THE POLICE Service Commission (PSC) must exercise its power to hold Commissioner of Police (CoP) Gary Griffith accountable in relation to the events in Morvant on Saturday.
The murder of a police officer was swiftly followed by reports of the killing of three men by police, then culminated with Mr Griffith’s televised intervention that night.
“There is nothing to link the shooting of these three men at the hands of the police with the murder that took place,” the CoP told CNC3 News. “The individuals were confronted. They fired at the police officers. And we have everything to verify it and to show it. The police officers, in minimum use of force policy…were forced to use equal force.”

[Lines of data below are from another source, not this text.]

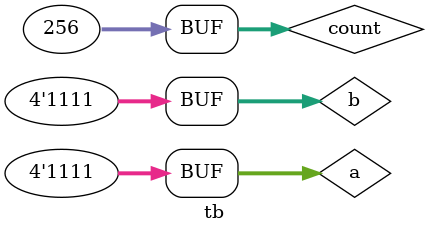
<source format=v>
module halfadder(output sum,carry ,input a,b);
xor XOR1(sum,a,b);
and AND1(carry,a,b);
endmodule

module fulladder(output s,cout,input a,b,cin);
wire a1,b1,c1;
halfadder h1(a1,b1,a,b);
halfadder h2(s,c1,a1,cin);
or OR1(cout,c1,b1);
endmodule

module four_bit_ripple_adder(output [3:0] s,output cout,input [3:0] a,b);
wire [2:0] carry;
fulladder f1(s[0],carry[0],a[0],b[0],0);

fulladder f2(s[1],carry[1],a[1],b[1],carry[0]);

fulladder f3(s[2],carry[2],a[2],b[2],carry[1]);

fulladder f4(s[3],cout,a[3],b[3],carry[2]);

endmodule
module tb;

reg [3:0]a,b;

wire [3:0] s;

wire cout;

four_bit_ripple_adder f1(s,cout,a,b);

integer count;

initial begin

for ( count=0;count<256;count=count+1)

begin

{a,b}=count;

#20;

end

end

endmodule
 
</source>
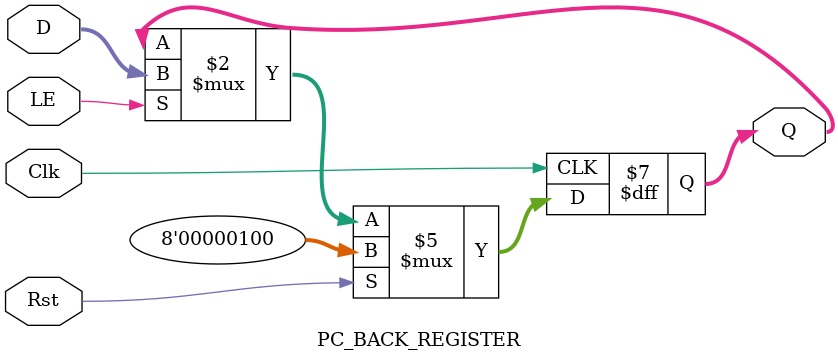
<source format=v>
module PC_BACK_REGISTER (
    output reg [7:0] Q,     // 8-bit output 
    input wire [7:0] D,     // 8-bit input
    input wire LE, Rst, Clk  // Load enable, synchronous reset, clock
);
    always @(posedge Clk) begin
        if (Rst)
            Q <= 8'd4;       // Initialize to 4 on reset
        else if (LE)
            Q <= D;          // Load new value if enabled
    end
endmodule

</source>
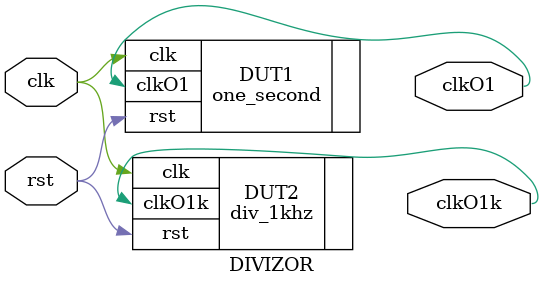
<source format=v>
`timescale 1ns / 1ps


module DIVIZOR(
    input clk,rst,
    output clkO1,clkO1k
    );
    
    
    one_second DUT1(
    .clk(clk),
    .rst(rst),
    .clkO1(clkO1) 
    );
    
    div_1khz DUT2(
    .clk(clk),
    .rst(rst),
    .clkO1k(clkO1k)
    );
    
    
    
    
    
    
    
    
    
    
    
    
    
endmodule
</source>
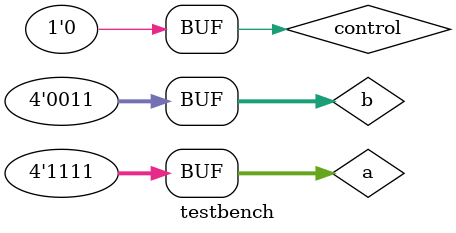
<source format=v>

module adder_subtractor (result,carry,overflow,a,b,control);
output [3:0] result;
output carry;
output overflow;
input [3:0] a;
input [3:0] b;
input control;
wire [2:0] c;
wire [3:0] b_;
ones_compliment OC1(.b_(b_),.b(b),.control(control));

// 4 instances of individual full adder blocks
FA FA0 (.s(result[0]),.co(c[0]),.a(a[0]),.b_(b_[0]),.ci(control));
FA FA1 (.s(result[1]),.co(c[1]),.a(a[1]),.b_(b_[1]),.ci(c[0]));
FA FA2 (.s(result[2]),.co(c[2]),.a(a[2]),.b_(b_[2]),.ci(c[1]));
FA FA3 (.s(result[3]),.co(carry),.a(a[3]),.b_(b_[3]),.ci(c[2]));

//Checking for overflow
xor(overflow,carry,c[2]);

endmodule

// module declaration for taking one's compliment in case of subtraction
module ones_compliment (b_,b,control);
output [3:0] b_;
input [3:0] b;
input control;
xor (b_[0],b[0],control);
xor (b_[1],b[1],control);
xor (b_[2],b[2],control);
xor (b_[3],b[3],control);
endmodule

// module declaration for FA
module FA (s,co,a,b_,ci);
output s,co;
input a,b_,ci;
wire ps,pc0,pc1;

//2 instances of individual half adders
HA HA0 (.ip1(a),.ip2(b_),.hs(ps),.hc(pc0));
HA HA1 (.ip1(ps),.ip2(ci),.hs(s),.hc(pc1));
or (co,pc0,pc1);
endmodule

// module declaration for HA
module HA (ip1,ip2,hs,hc);
output hs,hc;
input ip1,ip2;
xor (hs,ip1,ip2);
and (hc,ip1,ip2);
endmodule

// Test bench for Full Adder
module testbench;
wire [3:0] result;
wire carry;
wire overflow;
reg control;
reg [3:0] a;
reg [3:0] b;

adder_subtractor r1 (.result(result),.carry(carry),.overflow(overflow),.a(a),.b(b),.control(control));

initial begin

$dumpfile("testbench.vcd");
 $dumpvars(0,testbench);

a= 4'b0; b= 4'b0; control=1'b1;
#5 //Delay of 5 clock cycles.
a= 4'b0011; b= 4'b0010; control=1'b1;
#5
a= 4'b0101; b= 4'b1010; control=1'b1; 
#5
a= 4'b1111; b= 4'b0011; control=1'b0;

end

initial $monitor (" Control bit : %b",control, " A = %b",a, " B = %b",b, " Result = %b",result, " Carry = %d",carry, " Overflow bit = %d",overflow);

endmodule

</source>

Hours later, CCTV footage emerged that bore little resemblance to the CoP’s account. Not only did images of men with their hands in the air raise questions about the claim of “equal force,” further disparities arose over the identities of the victims and the number of men involved.
This is a clear case for a full investigation.
But time and again, the CoP has dismissed criticism over his constant intervention in operational matters. He has ignored calls for him to allow the process of justice to unfold without interference.
On this occasion his comments were not only premature, they potentially embroiled his officers in the appearance of a cover-up. And, subject to investigation by the Police Complaints Authority (PCA), they may well prove unfounded.
We condemn in the strongest possible terms the murder of a police officer.
At the same time, we condemn extra-judicial killings in any form or fashion.
Though he attempted to separate the two events, Mr Griffith’s resentful cry on primetime TV that “police lives matter” insinuated the very connection he sought to dispel: between police brutality and civilian killings.
While the PCA examines the conduct of the near-dozen officers involved in Saturday’s incident with three men, it is the PSC, a separate body, which has the constitutional duty to assess the conduct of the top cop.
In this regard, it is unacceptable that as of June 14, the PSC was yet to complete an appraisal of the CoP.
It should now exercise its power to hold the CoP accountable by requesting a report and/or considering disciplinary action touching on the prejudicial impact of premature public statements on sensitive investigations.
In a climate where people are terrified by or desensitised to violent crime, it might be easy for some to dismiss the heart-wrenching cries of family members who say their loved one was innocent.
But in this case, the disparity between the initial report and the CCTV footage is so glaring, this matter demands urgent action.
For the sake of all who depend on the police, it cannot be swept under the carpet.